Pottery is made of clay without kaolin. Kaolin is essential to making porcelain (china), but is not essential nor is it used in making pottery. Pottery is an earthenware and very different in structure from porcelain. Pottery is hardened by heat and is made of a mixture of coarse clay, which produces the rough texture from which it gets its common name. Basically, pottery is a pliable earthen clay, not containing kaolin, and is therefore easily molded, shaped, fired, and hardened for commercial use. The epoxy-resinous composition described herein looks like and hardens to the rough consistency of pottery and may be used for filling and mending missing pieces, as well as for producing a bisque finish or structural coating.

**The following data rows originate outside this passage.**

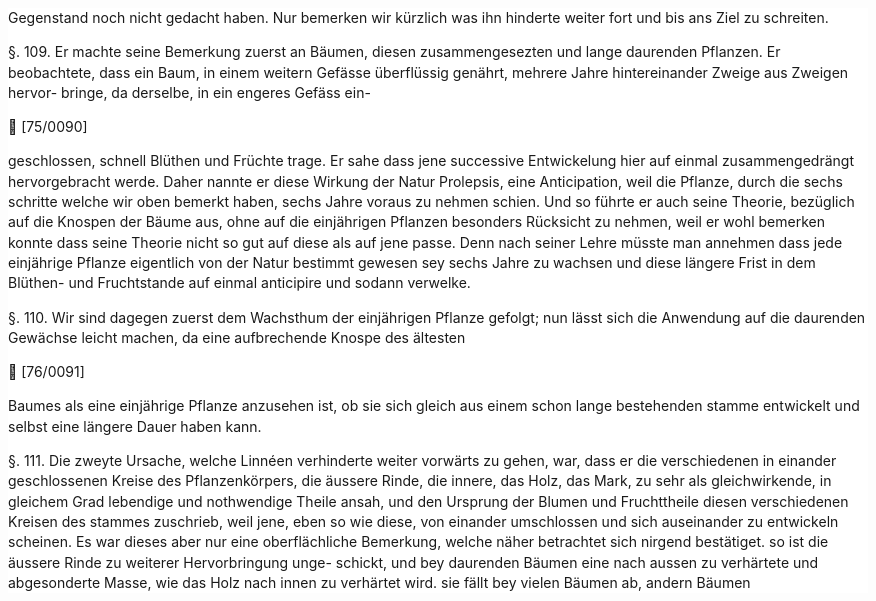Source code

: Gegenstand noch nicht gedacht haben. Nur
bemerken wir kürzlich was ihn hinderte weiter
fort und bis ans Ziel zu schreiten.

§. 109.
Er machte seine Bemerkung zuerst an Bäumen,
diesen zusammengesezten und lange daurenden
Pflanzen. Er beobachtete, dass ein Baum, in
einem weitern Gefässe überflüssig genährt, mehrere
Jahre hintereinander Zweige aus Zweigen hervor-
bringe, da derselbe, in ein engeres Gefäss ein-


[75/0090]

geschlossen, schnell Blüthen und Früchte trage.
Er sahe dass jene successive Entwickelung hier
auf einmal zusammengedrängt hervorgebracht
werde. Daher nannte er diese Wirkung der Natur
Prolepsis, eine Anticipation, weil die Pflanze, durch
die sechs schritte welche wir oben bemerkt
haben, sechs Jahre voraus zu nehmen schien.
Und so führte er auch seine Theorie, bezüglich
auf die Knospen der Bäume aus, ohne auf die
einjährigen Pflanzen besonders Rücksicht zu
nehmen, weil er wohl bemerken konnte dass
seine Theorie nicht so gut auf diese als auf jene
passe. Denn nach seiner Lehre müsste man
annehmen dass jede einjährige Pflanze eigentlich
von der Natur bestimmt gewesen sey sechs Jahre
zu wachsen und diese längere Frist in dem Blüthen-
und Fruchtstande auf einmal anticipire und
sodann verwelke.

§. 110.
Wir sind dagegen zuerst dem Wachsthum der
einjährigen Pflanze gefolgt; nun lässt sich die
Anwendung auf die daurenden Gewächse leicht
machen, da eine aufbrechende Knospe des ältesten


[76/0091]

Baumes als eine einjährige Pflanze anzusehen ist,
ob sie sich gleich aus einem schon lange bestehenden
stamme entwickelt und selbst eine längere Dauer
haben kann.

§. 111.
Die zweyte Ursache, welche Linnéen verhinderte
weiter vorwärts zu gehen, war, dass er die
verschiedenen in einander geschlossenen Kreise des
Pflanzenkörpers, die äussere Rinde, die innere,
das Holz, das Mark, zu sehr als gleichwirkende,
in gleichem Grad lebendige und nothwendige
Theile ansah, und den Ursprung der Blumen und
Fruchttheile diesen verschiedenen Kreisen des
stammes zuschrieb, weil jene, eben so wie diese,
von einander umschlossen und sich auseinander
zu entwickeln scheinen. Es war dieses aber nur
eine oberflächliche Bemerkung, welche näher
betrachtet sich nirgend bestätiget. so ist die
äussere Rinde zu weiterer Hervorbringung unge-
schickt, und bey daurenden Bäumen eine nach
aussen zu verhärtete und abgesonderte Masse,
wie das Holz nach innen zu verhärtet wird. sie
fällt bey vielen Bäumen ab, andern Bäumen
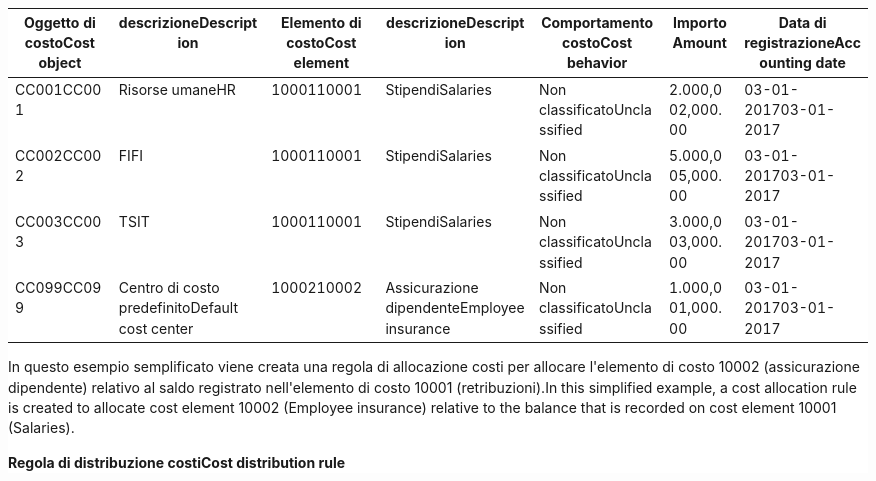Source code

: | <span data-ttu-id="af3f8-195">Oggetto di costo</span><span class="sxs-lookup"><span data-stu-id="af3f8-195">Cost object</span></span> |  <span data-ttu-id="af3f8-196">descrizione</span><span class="sxs-lookup"><span data-stu-id="af3f8-196">Description</span></span>        | <span data-ttu-id="af3f8-197">Elemento di costo</span><span class="sxs-lookup"><span data-stu-id="af3f8-197">Cost element</span></span>  |  <span data-ttu-id="af3f8-198">descrizione</span><span class="sxs-lookup"><span data-stu-id="af3f8-198">Description</span></span>       | <span data-ttu-id="af3f8-199">Comportamento costo</span><span class="sxs-lookup"><span data-stu-id="af3f8-199">Cost behavior</span></span>   |<span data-ttu-id="af3f8-200">Importo</span><span class="sxs-lookup"><span data-stu-id="af3f8-200">Amount</span></span>|<span data-ttu-id="af3f8-201">Data di registrazione</span><span class="sxs-lookup"><span data-stu-id="af3f8-201">Accounting date</span></span>|
|-------------|---------------------|---------------|--------------------|-----------------|------|---------------|
| <span data-ttu-id="af3f8-202">CC001</span><span class="sxs-lookup"><span data-stu-id="af3f8-202">CC001</span></span>       | <span data-ttu-id="af3f8-203">Risorse umane</span><span class="sxs-lookup"><span data-stu-id="af3f8-203">HR</span></span>                  | <span data-ttu-id="af3f8-204">10001</span><span class="sxs-lookup"><span data-stu-id="af3f8-204">10001</span></span>         | <span data-ttu-id="af3f8-205">Stipendi</span><span class="sxs-lookup"><span data-stu-id="af3f8-205">Salaries</span></span>           | <span data-ttu-id="af3f8-206">Non classificato</span><span class="sxs-lookup"><span data-stu-id="af3f8-206">Unclassified</span></span>    |<span data-ttu-id="af3f8-207">2.000,00</span><span class="sxs-lookup"><span data-stu-id="af3f8-207">2,000.00</span></span>|  <span data-ttu-id="af3f8-208">03-01-2017</span><span class="sxs-lookup"><span data-stu-id="af3f8-208">03-01-2017</span></span>    |
| <span data-ttu-id="af3f8-209">CC002</span><span class="sxs-lookup"><span data-stu-id="af3f8-209">CC002</span></span>       | <span data-ttu-id="af3f8-210">FI</span><span class="sxs-lookup"><span data-stu-id="af3f8-210">FI</span></span>                  | <span data-ttu-id="af3f8-211">10001</span><span class="sxs-lookup"><span data-stu-id="af3f8-211">10001</span></span>         | <span data-ttu-id="af3f8-212">Stipendi</span><span class="sxs-lookup"><span data-stu-id="af3f8-212">Salaries</span></span>           | <span data-ttu-id="af3f8-213">Non classificato</span><span class="sxs-lookup"><span data-stu-id="af3f8-213">Unclassified</span></span>    |<span data-ttu-id="af3f8-214">5.000,00</span><span class="sxs-lookup"><span data-stu-id="af3f8-214">5,000.00</span></span>|     <span data-ttu-id="af3f8-215">03-01-2017</span><span class="sxs-lookup"><span data-stu-id="af3f8-215">03-01-2017</span></span>         |
| <span data-ttu-id="af3f8-216">CC003</span><span class="sxs-lookup"><span data-stu-id="af3f8-216">CC003</span></span>       | <span data-ttu-id="af3f8-217">TS</span><span class="sxs-lookup"><span data-stu-id="af3f8-217">IT</span></span>                  | <span data-ttu-id="af3f8-218">10001</span><span class="sxs-lookup"><span data-stu-id="af3f8-218">10001</span></span>         | <span data-ttu-id="af3f8-219">Stipendi</span><span class="sxs-lookup"><span data-stu-id="af3f8-219">Salaries</span></span>           | <span data-ttu-id="af3f8-220">Non classificato</span><span class="sxs-lookup"><span data-stu-id="af3f8-220">Unclassified</span></span>    |<span data-ttu-id="af3f8-221">3.000,00</span><span class="sxs-lookup"><span data-stu-id="af3f8-221">3,000.00</span></span>|      <span data-ttu-id="af3f8-222">03-01-2017</span><span class="sxs-lookup"><span data-stu-id="af3f8-222">03-01-2017</span></span>        |
| <span data-ttu-id="af3f8-223">CC099</span><span class="sxs-lookup"><span data-stu-id="af3f8-223">CC099</span></span>       | <span data-ttu-id="af3f8-224">Centro di costo predefinito</span><span class="sxs-lookup"><span data-stu-id="af3f8-224">Default cost center</span></span> | <span data-ttu-id="af3f8-225">10002</span><span class="sxs-lookup"><span data-stu-id="af3f8-225">10002</span></span>         | <span data-ttu-id="af3f8-226">Assicurazione dipendente</span><span class="sxs-lookup"><span data-stu-id="af3f8-226">Employee insurance</span></span> | <span data-ttu-id="af3f8-227">Non classificato</span><span class="sxs-lookup"><span data-stu-id="af3f8-227">Unclassified</span></span>    |<span data-ttu-id="af3f8-228">1.000,00</span><span class="sxs-lookup"><span data-stu-id="af3f8-228">1,000.00</span></span>|      <span data-ttu-id="af3f8-229">03-01-2017</span><span class="sxs-lookup"><span data-stu-id="af3f8-229">03-01-2017</span></span>       |

<span data-ttu-id="af3f8-230">In questo esempio semplificato viene creata una regola di allocazione costi per allocare l'elemento di costo 10002 (assicurazione dipendente) relativo al saldo registrato nell'elemento di costo 10001 (retribuzioni).</span><span class="sxs-lookup"><span data-stu-id="af3f8-230">In this simplified example, a cost allocation rule is created to allocate cost element 10002 (Employee insurance) relative to the balance that is recorded on cost element 10001 (Salaries).</span></span>

<span data-ttu-id="af3f8-231">**Regola di distribuzione costi**</span><span class="sxs-lookup"><span data-stu-id="af3f8-231">**Cost distribution rule**</span></span>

The composition described herein is excellent for restoring and finishing soft paste pottery referred to as faience or majolica.
A great need exists for a mending and restoring material externally identical or interchangeable with pottery and similar ceramics such as faience, majolica, soft paste ware, which requires no kiln or firing and which is hardenable thermo-genetically, air-drying, and self-curing, and which may be applied with a brush or by hand. Such material is essentially useful for pottery repair and coating finishes stone-like in nature, and as a coating material to fashion identical finishes over broken areas of an existing pottery or ceramic article. The material should harden without being subjected to high temperatures and could be used with considerable convenience and efficiency to repair or modify ceramics, pottery, decorated by paint or otherwise and materials which would normally be destroyed by subjection to high temperatures or re-firing. The material desirably could exhibit a small coefficient of expansion, matching that of pottery. The material composition desirably could withstand high temperatures to which a chinalike object may be subjected in use, such as when being cleaned in a dishwasher. Once cured, the material should be impervious to hot or cold water, acids, stains, saline solutions and the like.
It is an object of the present invention to provide a material which is capable, without firing, of hardening into a hard and pottery-like coating substance.
It is an object of this invention to provide a conveniently hardenable coating compound which is sufficiently strong and exhibits the lustrous or the bisque finish or stoneware ceramics and pottery.
It is similarly an object of this invention to provide a composition which sets to a structurally hard coating, mortar-like in its consistency and adhesiveness, which may be substantially externally indistinguishable from the ceramic to which it is applied.
It is another object of this invention to provide a coating compound which hardens to a rigid bond substantially impervious to water and to changes of temperature.
It is another object of this invention to provide a ceramic coating or mortar which is thermogenetic, and which hardens without heating or baking, fairly rapidly.
It is similarly an object of this invention to provide a composition which can be mixed with oil base paints to enable a ceramist or china-mender to simulate and restore the ceramic article he is mending, in such a manner that the bisque or stoneware surface of the article is restored to perfection and the damage is invisibilised.
It is another object of this invention to provide an adhesive structural pottery-like coating composition which readily hardens at room temperatures.
It is another object of this invention to provide a coating composition having a low coefficient of expansion similar to that of pottery or stoneware.
It is another object of this invention to provide materials for the repair, modification and resurfacing of pottery and the like without heating of any kind and without high temperature treatment.